The lines from the start of the data through the line with "Document page, 945x532 pixels." are to be returned verbatim; all later lines are to be omitted.
────────────────
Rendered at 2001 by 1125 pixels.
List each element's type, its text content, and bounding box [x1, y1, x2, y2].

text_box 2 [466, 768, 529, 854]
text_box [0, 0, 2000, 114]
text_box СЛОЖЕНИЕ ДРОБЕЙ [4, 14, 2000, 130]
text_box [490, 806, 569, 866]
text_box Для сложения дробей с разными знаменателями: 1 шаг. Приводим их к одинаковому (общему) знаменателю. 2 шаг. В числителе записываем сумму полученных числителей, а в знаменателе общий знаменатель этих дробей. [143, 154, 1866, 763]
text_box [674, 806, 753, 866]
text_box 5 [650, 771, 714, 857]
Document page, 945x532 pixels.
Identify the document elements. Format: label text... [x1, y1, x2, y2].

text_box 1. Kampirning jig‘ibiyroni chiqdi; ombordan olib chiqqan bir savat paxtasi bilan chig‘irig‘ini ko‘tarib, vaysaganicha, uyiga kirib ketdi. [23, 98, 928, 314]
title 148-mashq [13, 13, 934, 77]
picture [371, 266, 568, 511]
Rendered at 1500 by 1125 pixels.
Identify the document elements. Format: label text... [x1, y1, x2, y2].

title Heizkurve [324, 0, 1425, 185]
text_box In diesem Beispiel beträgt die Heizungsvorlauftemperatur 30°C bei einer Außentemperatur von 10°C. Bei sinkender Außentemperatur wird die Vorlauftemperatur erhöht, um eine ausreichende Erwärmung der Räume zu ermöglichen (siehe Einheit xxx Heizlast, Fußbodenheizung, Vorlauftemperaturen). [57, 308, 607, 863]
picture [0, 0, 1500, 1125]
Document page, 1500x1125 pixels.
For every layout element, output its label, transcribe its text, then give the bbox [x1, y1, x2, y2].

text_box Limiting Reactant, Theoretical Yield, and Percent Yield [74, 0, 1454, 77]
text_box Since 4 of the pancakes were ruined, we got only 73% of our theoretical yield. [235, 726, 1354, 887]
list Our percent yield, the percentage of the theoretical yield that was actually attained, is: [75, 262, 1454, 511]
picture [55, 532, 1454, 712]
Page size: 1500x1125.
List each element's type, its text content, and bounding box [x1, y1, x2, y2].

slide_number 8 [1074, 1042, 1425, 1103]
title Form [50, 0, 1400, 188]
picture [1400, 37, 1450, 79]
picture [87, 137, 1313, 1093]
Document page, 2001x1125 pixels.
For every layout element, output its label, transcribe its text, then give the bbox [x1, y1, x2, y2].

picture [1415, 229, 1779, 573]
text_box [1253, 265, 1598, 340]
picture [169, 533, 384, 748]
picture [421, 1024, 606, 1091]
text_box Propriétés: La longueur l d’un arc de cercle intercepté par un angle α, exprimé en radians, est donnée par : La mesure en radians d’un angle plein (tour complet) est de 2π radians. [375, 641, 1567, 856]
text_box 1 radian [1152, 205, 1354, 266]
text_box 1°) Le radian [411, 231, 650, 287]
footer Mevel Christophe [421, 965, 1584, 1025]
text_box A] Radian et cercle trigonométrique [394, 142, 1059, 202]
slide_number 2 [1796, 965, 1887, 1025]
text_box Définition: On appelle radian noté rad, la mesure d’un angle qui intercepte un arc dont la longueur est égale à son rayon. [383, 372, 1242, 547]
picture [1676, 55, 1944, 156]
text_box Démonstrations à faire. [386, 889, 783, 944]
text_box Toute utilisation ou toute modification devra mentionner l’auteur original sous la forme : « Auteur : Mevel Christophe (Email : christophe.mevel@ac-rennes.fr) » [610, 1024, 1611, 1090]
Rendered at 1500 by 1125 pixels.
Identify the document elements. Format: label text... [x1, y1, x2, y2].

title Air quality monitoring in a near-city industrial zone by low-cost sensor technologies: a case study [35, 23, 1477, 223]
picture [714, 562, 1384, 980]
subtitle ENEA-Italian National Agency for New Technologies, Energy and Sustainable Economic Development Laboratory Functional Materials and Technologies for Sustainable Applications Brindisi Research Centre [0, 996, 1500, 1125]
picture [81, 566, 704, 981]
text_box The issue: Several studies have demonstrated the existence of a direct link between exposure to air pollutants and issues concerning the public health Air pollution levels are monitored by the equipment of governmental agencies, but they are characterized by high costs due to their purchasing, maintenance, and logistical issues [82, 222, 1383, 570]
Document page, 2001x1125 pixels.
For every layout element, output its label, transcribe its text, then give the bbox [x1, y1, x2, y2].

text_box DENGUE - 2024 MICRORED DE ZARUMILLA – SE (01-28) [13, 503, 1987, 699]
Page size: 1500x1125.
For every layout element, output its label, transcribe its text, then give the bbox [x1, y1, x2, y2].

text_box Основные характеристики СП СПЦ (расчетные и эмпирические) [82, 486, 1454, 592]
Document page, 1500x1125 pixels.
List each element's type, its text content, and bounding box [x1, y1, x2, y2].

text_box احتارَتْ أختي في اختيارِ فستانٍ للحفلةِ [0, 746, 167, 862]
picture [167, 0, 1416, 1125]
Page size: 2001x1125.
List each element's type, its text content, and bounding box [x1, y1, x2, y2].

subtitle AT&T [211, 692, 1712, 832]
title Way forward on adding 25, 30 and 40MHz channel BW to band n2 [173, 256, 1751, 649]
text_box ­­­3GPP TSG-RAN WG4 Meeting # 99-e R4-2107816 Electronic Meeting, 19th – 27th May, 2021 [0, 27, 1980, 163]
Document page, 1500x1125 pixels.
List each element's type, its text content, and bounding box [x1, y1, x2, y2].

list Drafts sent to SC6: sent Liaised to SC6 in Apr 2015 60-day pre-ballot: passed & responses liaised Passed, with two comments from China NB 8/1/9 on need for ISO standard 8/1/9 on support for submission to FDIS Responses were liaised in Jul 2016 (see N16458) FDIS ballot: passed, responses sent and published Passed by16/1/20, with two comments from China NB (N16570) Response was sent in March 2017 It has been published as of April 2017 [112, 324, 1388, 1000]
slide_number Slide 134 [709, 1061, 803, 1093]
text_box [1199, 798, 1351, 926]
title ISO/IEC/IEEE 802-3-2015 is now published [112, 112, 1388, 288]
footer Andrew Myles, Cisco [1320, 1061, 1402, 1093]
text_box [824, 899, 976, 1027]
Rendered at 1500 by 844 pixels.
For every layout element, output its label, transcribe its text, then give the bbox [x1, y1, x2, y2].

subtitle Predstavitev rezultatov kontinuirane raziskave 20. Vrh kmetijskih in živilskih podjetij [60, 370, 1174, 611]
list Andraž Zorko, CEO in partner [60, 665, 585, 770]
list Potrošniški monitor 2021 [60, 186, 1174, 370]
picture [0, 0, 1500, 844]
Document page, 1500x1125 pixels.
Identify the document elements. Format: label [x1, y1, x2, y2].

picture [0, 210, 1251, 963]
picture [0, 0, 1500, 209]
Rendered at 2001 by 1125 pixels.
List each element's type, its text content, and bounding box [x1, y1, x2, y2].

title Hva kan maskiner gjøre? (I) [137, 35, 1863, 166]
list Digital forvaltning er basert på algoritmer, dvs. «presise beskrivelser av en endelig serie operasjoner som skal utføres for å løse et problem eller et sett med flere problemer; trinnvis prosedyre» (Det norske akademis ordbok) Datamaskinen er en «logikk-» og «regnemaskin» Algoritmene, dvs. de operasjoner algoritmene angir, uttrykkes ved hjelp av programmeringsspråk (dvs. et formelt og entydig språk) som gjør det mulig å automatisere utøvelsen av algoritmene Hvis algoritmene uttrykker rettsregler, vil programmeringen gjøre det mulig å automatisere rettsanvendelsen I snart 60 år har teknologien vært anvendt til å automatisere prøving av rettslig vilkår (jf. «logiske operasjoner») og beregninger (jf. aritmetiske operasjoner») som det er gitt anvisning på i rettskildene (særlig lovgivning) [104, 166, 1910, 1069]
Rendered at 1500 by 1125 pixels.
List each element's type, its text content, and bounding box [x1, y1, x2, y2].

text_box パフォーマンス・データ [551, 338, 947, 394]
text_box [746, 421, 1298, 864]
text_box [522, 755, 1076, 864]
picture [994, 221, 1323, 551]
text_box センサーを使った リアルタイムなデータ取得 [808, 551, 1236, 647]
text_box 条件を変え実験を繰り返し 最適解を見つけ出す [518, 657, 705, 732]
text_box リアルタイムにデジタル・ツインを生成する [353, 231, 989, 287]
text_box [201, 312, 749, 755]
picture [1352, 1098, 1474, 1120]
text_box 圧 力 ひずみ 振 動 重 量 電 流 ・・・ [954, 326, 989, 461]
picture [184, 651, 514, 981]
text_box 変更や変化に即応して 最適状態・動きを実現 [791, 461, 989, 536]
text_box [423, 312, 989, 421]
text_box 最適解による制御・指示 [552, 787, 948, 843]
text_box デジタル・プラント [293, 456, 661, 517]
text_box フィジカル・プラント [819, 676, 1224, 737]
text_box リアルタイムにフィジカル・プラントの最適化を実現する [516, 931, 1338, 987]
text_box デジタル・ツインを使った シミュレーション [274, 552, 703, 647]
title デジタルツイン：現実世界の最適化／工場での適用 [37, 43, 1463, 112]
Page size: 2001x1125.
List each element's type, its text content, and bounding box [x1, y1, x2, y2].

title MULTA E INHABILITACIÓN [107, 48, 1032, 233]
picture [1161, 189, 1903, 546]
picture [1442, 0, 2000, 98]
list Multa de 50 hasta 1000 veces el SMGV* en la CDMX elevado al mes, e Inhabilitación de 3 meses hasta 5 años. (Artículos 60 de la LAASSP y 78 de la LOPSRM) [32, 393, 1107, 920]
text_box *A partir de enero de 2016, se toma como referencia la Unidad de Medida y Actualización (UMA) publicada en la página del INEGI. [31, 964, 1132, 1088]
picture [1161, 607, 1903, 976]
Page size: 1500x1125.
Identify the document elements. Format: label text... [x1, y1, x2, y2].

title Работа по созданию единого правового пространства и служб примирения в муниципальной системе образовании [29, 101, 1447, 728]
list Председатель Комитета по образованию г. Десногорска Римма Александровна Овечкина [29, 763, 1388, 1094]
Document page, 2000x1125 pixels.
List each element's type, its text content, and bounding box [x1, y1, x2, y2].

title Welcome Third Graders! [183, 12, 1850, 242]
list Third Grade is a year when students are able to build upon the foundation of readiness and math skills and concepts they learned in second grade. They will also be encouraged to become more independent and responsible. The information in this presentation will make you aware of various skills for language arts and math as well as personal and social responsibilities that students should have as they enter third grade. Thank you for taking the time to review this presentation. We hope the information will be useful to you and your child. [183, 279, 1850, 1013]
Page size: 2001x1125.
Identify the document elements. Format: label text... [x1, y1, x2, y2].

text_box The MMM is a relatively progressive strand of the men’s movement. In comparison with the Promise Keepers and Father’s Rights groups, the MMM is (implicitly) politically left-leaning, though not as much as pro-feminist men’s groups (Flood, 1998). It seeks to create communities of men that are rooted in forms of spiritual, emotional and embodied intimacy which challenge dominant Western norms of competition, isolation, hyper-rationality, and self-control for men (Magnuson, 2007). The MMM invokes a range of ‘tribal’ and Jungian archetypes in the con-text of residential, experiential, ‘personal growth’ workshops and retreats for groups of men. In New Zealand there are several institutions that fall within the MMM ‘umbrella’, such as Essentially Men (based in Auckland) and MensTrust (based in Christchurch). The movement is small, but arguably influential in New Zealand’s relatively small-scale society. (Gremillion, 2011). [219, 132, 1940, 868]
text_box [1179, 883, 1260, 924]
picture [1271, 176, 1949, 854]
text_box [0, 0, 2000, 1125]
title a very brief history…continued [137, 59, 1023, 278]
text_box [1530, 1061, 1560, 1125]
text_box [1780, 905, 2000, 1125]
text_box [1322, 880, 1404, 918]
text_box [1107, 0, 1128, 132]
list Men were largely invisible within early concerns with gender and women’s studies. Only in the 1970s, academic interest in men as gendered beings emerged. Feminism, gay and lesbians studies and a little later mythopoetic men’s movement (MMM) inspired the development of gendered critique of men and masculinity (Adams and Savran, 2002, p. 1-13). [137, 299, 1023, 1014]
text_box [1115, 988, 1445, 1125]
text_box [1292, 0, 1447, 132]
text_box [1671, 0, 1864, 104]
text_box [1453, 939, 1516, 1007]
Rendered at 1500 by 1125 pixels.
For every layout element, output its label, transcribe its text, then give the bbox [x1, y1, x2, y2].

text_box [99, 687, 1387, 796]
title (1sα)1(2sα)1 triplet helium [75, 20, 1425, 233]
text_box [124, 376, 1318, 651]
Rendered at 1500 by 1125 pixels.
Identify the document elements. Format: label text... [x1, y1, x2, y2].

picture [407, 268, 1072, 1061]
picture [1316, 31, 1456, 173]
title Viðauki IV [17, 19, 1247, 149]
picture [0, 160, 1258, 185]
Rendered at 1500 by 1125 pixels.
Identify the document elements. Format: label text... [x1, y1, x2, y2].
────────────────
§ **Finished exercise**:
Rendered at 2001 by 1125 pixels.
List each element's type, its text content, and bounding box [x1, y1, x2, y2].

text_box 2 [466, 768, 529, 854]
text_box [0, 0, 2000, 114]
text_box СЛОЖЕНИЕ ДРОБЕЙ [4, 14, 2000, 130]
text_box [490, 806, 569, 866]
text_box Для сложения дробей с разными знаменателями: 1 шаг. Приводим их к одинаковому (общему) знаменателю. 2 шаг. В числителе записываем сумму полученных числителей, а в знаменателе общий знаменатель этих дробей. [143, 154, 1866, 763]
text_box [674, 806, 753, 866]
text_box 5 [650, 771, 714, 857]
Document page, 945x532 pixels.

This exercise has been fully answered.